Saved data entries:
====

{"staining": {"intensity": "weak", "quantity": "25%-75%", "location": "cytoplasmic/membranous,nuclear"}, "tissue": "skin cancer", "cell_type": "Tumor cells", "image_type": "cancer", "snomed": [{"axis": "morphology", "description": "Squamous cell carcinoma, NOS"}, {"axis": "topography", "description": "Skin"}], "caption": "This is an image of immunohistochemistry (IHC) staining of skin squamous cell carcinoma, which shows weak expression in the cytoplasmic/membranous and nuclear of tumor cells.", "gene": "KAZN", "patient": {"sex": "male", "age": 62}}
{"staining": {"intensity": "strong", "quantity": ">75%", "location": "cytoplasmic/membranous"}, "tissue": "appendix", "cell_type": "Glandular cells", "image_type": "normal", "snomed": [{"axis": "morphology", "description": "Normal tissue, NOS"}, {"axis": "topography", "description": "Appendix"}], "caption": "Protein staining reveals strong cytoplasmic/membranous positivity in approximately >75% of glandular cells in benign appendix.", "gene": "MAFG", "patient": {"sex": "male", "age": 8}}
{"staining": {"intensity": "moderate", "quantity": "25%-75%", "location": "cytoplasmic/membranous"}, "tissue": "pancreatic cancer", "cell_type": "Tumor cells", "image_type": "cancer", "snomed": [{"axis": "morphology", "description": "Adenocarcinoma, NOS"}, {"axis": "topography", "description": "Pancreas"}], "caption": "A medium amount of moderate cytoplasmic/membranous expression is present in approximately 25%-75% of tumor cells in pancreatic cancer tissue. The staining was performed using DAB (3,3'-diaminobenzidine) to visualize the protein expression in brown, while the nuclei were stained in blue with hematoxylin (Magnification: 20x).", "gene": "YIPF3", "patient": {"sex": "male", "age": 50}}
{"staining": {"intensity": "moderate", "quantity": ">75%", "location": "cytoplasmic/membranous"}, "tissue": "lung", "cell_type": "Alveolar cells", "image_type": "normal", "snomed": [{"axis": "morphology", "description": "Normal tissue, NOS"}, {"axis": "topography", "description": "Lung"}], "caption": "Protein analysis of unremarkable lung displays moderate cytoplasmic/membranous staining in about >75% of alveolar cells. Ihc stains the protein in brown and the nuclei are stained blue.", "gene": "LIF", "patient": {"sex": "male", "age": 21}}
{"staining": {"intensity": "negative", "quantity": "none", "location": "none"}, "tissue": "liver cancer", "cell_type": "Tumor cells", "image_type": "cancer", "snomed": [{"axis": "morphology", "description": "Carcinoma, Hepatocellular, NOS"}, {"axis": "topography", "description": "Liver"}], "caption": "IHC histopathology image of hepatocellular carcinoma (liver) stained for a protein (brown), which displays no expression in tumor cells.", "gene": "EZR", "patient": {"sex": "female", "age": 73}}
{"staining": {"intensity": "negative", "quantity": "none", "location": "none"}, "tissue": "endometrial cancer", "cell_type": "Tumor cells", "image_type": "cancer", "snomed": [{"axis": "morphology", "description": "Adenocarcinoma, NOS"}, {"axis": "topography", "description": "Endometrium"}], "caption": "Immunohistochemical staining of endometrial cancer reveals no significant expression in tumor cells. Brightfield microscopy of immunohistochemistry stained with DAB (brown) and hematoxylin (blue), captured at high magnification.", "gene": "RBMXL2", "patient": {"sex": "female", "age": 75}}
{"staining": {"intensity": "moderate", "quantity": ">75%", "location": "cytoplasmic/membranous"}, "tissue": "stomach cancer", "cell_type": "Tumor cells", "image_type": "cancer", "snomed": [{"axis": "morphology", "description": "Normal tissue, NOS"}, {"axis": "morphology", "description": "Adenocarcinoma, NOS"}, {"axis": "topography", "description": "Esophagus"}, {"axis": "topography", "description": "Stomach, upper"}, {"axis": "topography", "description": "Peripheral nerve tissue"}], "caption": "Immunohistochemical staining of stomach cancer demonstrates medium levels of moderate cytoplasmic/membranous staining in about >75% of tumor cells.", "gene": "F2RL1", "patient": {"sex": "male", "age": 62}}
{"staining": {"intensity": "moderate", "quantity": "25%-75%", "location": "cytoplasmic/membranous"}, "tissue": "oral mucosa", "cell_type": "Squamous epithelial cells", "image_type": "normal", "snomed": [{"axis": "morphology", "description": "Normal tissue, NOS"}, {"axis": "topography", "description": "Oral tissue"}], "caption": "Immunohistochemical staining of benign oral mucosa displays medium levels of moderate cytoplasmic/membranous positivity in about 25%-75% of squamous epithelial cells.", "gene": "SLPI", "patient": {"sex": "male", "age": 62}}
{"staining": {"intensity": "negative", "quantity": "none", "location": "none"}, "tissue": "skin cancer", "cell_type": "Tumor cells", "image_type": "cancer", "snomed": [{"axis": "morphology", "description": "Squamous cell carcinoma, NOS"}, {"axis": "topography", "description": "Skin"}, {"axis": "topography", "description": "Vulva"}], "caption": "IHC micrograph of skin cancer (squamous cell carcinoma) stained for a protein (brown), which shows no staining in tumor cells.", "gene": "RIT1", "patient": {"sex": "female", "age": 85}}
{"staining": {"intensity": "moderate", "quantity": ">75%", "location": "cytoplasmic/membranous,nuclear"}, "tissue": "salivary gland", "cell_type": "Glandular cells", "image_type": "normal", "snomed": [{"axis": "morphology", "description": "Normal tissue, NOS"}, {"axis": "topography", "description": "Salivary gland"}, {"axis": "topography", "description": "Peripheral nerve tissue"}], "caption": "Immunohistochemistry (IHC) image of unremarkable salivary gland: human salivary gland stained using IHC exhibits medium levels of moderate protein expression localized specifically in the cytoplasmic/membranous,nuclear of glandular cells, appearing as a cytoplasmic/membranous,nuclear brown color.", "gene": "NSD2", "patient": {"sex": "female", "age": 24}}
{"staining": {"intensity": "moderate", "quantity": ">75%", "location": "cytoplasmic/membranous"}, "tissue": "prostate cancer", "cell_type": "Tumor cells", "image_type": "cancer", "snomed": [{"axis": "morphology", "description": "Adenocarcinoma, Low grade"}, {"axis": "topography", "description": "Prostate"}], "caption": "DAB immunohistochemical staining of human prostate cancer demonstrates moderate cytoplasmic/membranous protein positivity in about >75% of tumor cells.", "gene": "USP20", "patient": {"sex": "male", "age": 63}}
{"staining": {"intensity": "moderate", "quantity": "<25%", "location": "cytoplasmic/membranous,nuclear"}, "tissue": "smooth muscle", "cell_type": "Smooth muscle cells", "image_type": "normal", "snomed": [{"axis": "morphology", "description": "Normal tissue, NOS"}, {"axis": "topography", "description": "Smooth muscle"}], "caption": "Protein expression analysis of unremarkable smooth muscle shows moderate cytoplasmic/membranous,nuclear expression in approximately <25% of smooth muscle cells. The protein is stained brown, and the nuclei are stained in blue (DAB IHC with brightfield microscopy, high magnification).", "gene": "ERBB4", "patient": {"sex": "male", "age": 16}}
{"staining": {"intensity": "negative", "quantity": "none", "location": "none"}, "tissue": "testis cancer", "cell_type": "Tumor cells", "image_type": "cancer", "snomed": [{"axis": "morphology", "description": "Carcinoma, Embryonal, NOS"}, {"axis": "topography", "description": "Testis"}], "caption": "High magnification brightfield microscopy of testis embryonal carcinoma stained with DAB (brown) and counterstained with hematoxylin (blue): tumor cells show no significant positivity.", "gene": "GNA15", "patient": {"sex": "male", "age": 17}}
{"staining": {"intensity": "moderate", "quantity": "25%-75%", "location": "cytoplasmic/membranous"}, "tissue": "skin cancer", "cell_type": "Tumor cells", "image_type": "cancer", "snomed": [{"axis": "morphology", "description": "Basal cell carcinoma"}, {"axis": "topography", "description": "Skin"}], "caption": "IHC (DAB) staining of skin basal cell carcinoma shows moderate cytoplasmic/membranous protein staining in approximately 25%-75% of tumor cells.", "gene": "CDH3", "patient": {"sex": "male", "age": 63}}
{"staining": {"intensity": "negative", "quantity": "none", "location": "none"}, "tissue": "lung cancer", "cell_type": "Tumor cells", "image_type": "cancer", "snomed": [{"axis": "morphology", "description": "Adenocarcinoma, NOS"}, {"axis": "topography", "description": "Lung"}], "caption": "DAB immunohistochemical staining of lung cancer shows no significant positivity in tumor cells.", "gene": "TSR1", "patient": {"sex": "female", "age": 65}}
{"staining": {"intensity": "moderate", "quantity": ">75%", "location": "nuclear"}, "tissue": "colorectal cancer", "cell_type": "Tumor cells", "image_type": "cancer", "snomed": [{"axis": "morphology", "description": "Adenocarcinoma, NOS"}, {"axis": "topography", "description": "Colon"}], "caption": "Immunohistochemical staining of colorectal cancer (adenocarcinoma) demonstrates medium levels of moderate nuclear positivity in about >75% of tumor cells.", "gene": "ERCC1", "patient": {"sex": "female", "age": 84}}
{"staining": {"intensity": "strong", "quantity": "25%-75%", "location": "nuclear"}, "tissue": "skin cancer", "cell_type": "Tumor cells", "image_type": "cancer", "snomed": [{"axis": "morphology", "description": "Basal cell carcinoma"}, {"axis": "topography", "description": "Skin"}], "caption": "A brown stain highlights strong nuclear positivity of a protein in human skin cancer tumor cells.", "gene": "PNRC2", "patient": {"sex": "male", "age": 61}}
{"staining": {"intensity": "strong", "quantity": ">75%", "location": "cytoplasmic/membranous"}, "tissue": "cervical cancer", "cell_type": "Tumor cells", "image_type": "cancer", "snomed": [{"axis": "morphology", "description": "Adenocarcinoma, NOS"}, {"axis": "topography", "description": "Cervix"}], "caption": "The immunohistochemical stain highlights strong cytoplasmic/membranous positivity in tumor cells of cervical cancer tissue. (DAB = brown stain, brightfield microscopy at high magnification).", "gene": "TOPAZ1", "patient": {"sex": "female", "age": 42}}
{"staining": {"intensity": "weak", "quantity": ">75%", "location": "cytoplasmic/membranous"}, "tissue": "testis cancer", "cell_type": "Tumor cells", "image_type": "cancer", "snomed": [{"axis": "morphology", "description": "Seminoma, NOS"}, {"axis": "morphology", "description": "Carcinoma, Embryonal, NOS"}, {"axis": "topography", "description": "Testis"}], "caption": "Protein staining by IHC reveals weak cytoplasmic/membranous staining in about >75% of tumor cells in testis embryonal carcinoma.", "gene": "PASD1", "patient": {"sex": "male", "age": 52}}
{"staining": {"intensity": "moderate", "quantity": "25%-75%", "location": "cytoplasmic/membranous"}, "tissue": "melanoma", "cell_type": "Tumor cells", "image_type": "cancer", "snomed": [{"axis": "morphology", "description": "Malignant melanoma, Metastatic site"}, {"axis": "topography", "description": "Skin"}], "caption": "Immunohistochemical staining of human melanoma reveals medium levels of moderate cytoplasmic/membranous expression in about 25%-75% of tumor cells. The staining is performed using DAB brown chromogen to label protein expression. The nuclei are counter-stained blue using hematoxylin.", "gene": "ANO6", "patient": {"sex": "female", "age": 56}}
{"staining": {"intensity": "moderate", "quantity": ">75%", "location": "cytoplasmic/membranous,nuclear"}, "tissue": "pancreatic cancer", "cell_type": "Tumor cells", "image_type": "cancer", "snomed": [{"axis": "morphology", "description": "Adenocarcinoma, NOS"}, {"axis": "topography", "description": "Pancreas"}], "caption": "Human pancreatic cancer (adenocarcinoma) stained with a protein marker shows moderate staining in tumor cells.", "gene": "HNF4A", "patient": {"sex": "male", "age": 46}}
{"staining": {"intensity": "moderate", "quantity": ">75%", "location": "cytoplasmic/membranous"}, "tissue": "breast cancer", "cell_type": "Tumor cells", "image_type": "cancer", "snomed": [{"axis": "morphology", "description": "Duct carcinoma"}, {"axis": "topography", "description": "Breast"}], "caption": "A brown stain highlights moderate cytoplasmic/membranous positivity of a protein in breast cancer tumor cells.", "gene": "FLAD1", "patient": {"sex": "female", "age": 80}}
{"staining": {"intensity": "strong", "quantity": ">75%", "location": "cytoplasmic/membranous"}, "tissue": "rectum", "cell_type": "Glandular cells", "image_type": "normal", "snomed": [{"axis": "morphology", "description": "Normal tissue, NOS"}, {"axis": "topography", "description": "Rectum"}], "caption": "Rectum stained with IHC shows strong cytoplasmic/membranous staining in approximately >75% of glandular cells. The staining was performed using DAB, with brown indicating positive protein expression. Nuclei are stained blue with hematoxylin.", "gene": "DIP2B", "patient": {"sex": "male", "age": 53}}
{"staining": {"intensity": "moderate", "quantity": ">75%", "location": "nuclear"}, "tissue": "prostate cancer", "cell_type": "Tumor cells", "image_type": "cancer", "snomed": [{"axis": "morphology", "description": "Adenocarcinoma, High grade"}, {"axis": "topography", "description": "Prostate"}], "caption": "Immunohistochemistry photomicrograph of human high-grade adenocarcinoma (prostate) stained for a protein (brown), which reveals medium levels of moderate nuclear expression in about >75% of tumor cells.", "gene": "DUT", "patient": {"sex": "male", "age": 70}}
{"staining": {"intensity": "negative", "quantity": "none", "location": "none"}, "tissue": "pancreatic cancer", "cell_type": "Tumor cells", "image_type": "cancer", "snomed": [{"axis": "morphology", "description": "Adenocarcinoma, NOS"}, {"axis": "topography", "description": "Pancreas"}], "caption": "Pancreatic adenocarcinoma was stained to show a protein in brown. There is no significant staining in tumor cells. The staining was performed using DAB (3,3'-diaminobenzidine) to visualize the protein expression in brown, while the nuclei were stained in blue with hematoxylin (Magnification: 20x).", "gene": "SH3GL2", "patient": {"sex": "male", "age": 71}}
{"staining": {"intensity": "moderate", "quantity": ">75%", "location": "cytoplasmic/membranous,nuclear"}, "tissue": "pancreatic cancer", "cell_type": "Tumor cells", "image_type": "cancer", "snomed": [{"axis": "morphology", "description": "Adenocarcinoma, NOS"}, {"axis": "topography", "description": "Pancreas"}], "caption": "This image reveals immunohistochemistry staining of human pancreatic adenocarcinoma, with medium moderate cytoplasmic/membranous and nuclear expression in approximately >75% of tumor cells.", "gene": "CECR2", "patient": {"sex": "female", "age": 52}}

====

→ **What you need to do**: Among the records above, repeat exactly the line with "staining of benign", the line with "(IHC) image of", and every line in between, and only those.

→ **Task answer**:
{"staining": {"intensity": "moderate", "quantity": "25%-75%", "location": "cytoplasmic/membranous"}, "tissue": "oral mucosa", "cell_type": "Squamous epithelial cells", "image_type": "normal", "snomed": [{"axis": "morphology", "description": "Normal tissue, NOS"}, {"axis": "topography", "description": "Oral tissue"}], "caption": "Immunohistochemical staining of benign oral mucosa displays medium levels of moderate cytoplasmic/membranous positivity in about 25%-75% of squamous epithelial cells.", "gene": "SLPI", "patient": {"sex": "male", "age": 62}}
{"staining": {"intensity": "negative", "quantity": "none", "location": "none"}, "tissue": "skin cancer", "cell_type": "Tumor cells", "image_type": "cancer", "snomed": [{"axis": "morphology", "description": "Squamous cell carcinoma, NOS"}, {"axis": "topography", "description": "Skin"}, {"axis": "topography", "description": "Vulva"}], "caption": "IHC micrograph of skin cancer (squamous cell carcinoma) stained for a protein (brown), which shows no staining in tumor cells.", "gene": "RIT1", "patient": {"sex": "female", "age": 85}}
{"staining": {"intensity": "moderate", "quantity": ">75%", "location": "cytoplasmic/membranous,nuclear"}, "tissue": "salivary gland", "cell_type": "Glandular cells", "image_type": "normal", "snomed": [{"axis": "morphology", "description": "Normal tissue, NOS"}, {"axis": "topography", "description": "Salivary gland"}, {"axis": "topography", "description": "Peripheral nerve tissue"}], "caption": "Immunohistochemistry (IHC) image of unremarkable salivary gland: human salivary gland stained using IHC exhibits medium levels of moderate protein expression localized specifically in the cytoplasmic/membranous,nuclear of glandular cells, appearing as a cytoplasmic/membranous,nuclear brown color.", "gene": "NSD2", "patient": {"sex": "female", "age": 24}}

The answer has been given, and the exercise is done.